**Problem details**
In the material below, find each line that contains the word "will" and list those lines in full.

* * * * * * * * *

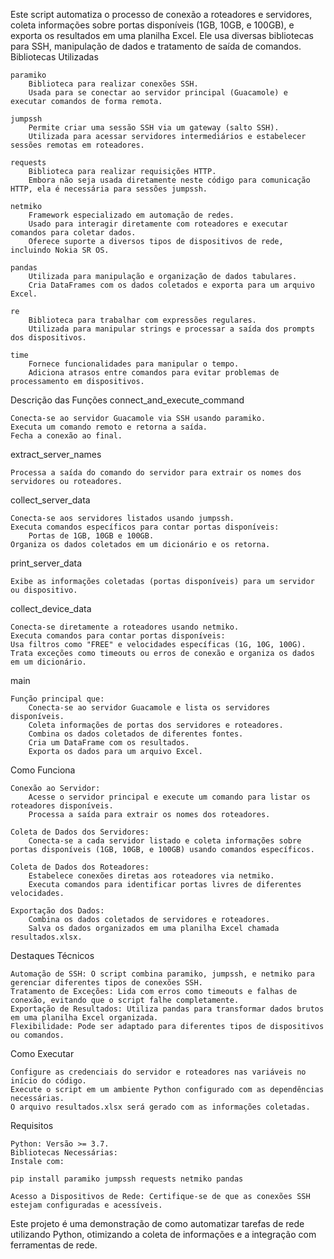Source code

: Este script automatiza o processo de conexão a roteadores e servidores, coleta informações sobre portas disponíveis (1GB, 10GB, e 100GB), e exporta os resultados em uma planilha Excel. Ele usa diversas bibliotecas para SSH, manipulação de dados e tratamento de saída de comandos.
Bibliotecas Utilizadas

    paramiko
        Biblioteca para realizar conexões SSH.
        Usada para se conectar ao servidor principal (Guacamole) e executar comandos de forma remota.

    jumpssh
        Permite criar uma sessão SSH via um gateway (salto SSH).
        Utilizada para acessar servidores intermediários e estabelecer sessões remotas em roteadores.

    requests
        Biblioteca para realizar requisições HTTP.
        Embora não seja usada diretamente neste código para comunicação HTTP, ela é necessária para sessões jumpssh.

    netmiko
        Framework especializado em automação de redes.
        Usado para interagir diretamente com roteadores e executar comandos para coletar dados.
        Oferece suporte a diversos tipos de dispositivos de rede, incluindo Nokia SR OS.

    pandas
        Utilizada para manipulação e organização de dados tabulares.
        Cria DataFrames com os dados coletados e exporta para um arquivo Excel.

    re
        Biblioteca para trabalhar com expressões regulares.
        Utilizada para manipular strings e processar a saída dos prompts dos dispositivos.

    time
        Fornece funcionalidades para manipular o tempo.
        Adiciona atrasos entre comandos para evitar problemas de processamento em dispositivos.

Descrição das Funções
connect_and_execute_command

    Conecta-se ao servidor Guacamole via SSH usando paramiko.
    Executa um comando remoto e retorna a saída.
    Fecha a conexão ao final.

extract_server_names

    Processa a saída do comando do servidor para extrair os nomes dos servidores ou roteadores.

collect_server_data

    Conecta-se aos servidores listados usando jumpssh.
    Executa comandos específicos para contar portas disponíveis:
        Portas de 1GB, 10GB e 100GB.
    Organiza os dados coletados em um dicionário e os retorna.

print_server_data

    Exibe as informações coletadas (portas disponíveis) para um servidor ou dispositivo.

collect_device_data

    Conecta-se diretamente a roteadores usando netmiko.
    Executa comandos para contar portas disponíveis:
    Usa filtros como "FREE" e velocidades específicas (1G, 10G, 100G).
    Trata exceções como timeouts ou erros de conexão e organiza os dados em um dicionário.

main

    Função principal que:
        Conecta-se ao servidor Guacamole e lista os servidores disponíveis.
        Coleta informações de portas dos servidores e roteadores.
        Combina os dados coletados de diferentes fontes.
        Cria um DataFrame com os resultados.
        Exporta os dados para um arquivo Excel.

Como Funciona

    Conexão ao Servidor:
        Acesse o servidor principal e execute um comando para listar os roteadores disponíveis.
        Processa a saída para extrair os nomes dos roteadores.

    Coleta de Dados dos Servidores:
        Conecta-se a cada servidor listado e coleta informações sobre portas disponíveis (1GB, 10GB, e 100GB) usando comandos específicos.

    Coleta de Dados dos Roteadores:
        Estabelece conexões diretas aos roteadores via netmiko.
        Executa comandos para identificar portas livres de diferentes velocidades.

    Exportação dos Dados:
        Combina os dados coletados de servidores e roteadores.
        Salva os dados organizados em uma planilha Excel chamada resultados.xlsx.

Destaques Técnicos

    Automação de SSH: O script combina paramiko, jumpssh, e netmiko para gerenciar diferentes tipos de conexões SSH.
    Tratamento de Exceções: Lida com erros como timeouts e falhas de conexão, evitando que o script falhe completamente.
    Exportação de Resultados: Utiliza pandas para transformar dados brutos em uma planilha Excel organizada.
    Flexibilidade: Pode ser adaptado para diferentes tipos de dispositivos ou comandos.

Como Executar

    Configure as credenciais do servidor e roteadores nas variáveis no início do código.
    Execute o script em um ambiente Python configurado com as dependências necessárias.
    O arquivo resultados.xlsx será gerado com as informações coletadas.

Requisitos

    Python: Versão >= 3.7.
    Bibliotecas Necessárias:
    Instale com:

    pip install paramiko jumpssh requests netmiko pandas

    Acesso a Dispositivos de Rede: Certifique-se de que as conexões SSH estejam configuradas e acessíveis.

Este projeto é uma demonstração de como automatizar tarefas de rede utilizando Python, otimizando a coleta de informações e a integração com ferramentas de rede.
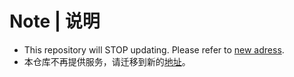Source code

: # Note | 说明

* This repository will STOP updating. Please refer to [new adress](https://github.com/tuya/tuya-iotos-embeded-sdk-multimedia).
* 本仓库不再提供服务，请迁移到新的[地址](https://github.com/tuya/tuya-iotos-embeded-sdk-multimedia)。
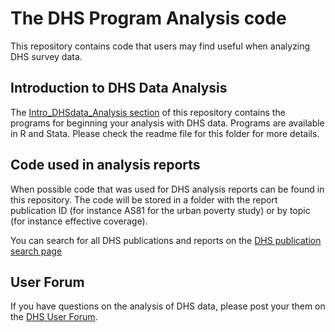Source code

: # The DHS Program Analysis code

This repository contains code that users may find useful when analyzing DHS survey data. 

## Introduction to DHS Data Analysis

The [Intro_DHSdata_Analysis section](https://github.com/DHSProgram/DHS-Analysis-Code/tree/main/Intro_DHSdata_Analysis) of this repository contains the programs for beginning your analysis with DHS data. Programs are available in R and Stata. 
Please check the readme file for this folder for more details. 

## Code used in analysis reports

When possible code that was used for DHS analysis reports can be found in this repository. 
The code will be stored in a folder with the report publication ID (for instance AS81 for the urban poverty study) or by topic (for instance effective coverage).

You can search for all DHS publications and reports on the [DHS publication search page](https://www.dhsprogram.com/search/)

## User Forum

If you have questions on the analysis of DHS data, please post your them on the [DHS User Forum](https://userforum.dhsprogram.com/).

* * * * * * * * *

**Result for this task**
* This repository will STOP updating. Please refer to [new adress](https://github.com/tuya/tuya-iotos-embeded-sdk-multimedia).
The code will be stored in a folder with the report publication ID (for instance AS81 for the urban poverty study) or by topic (for instance effective coverage).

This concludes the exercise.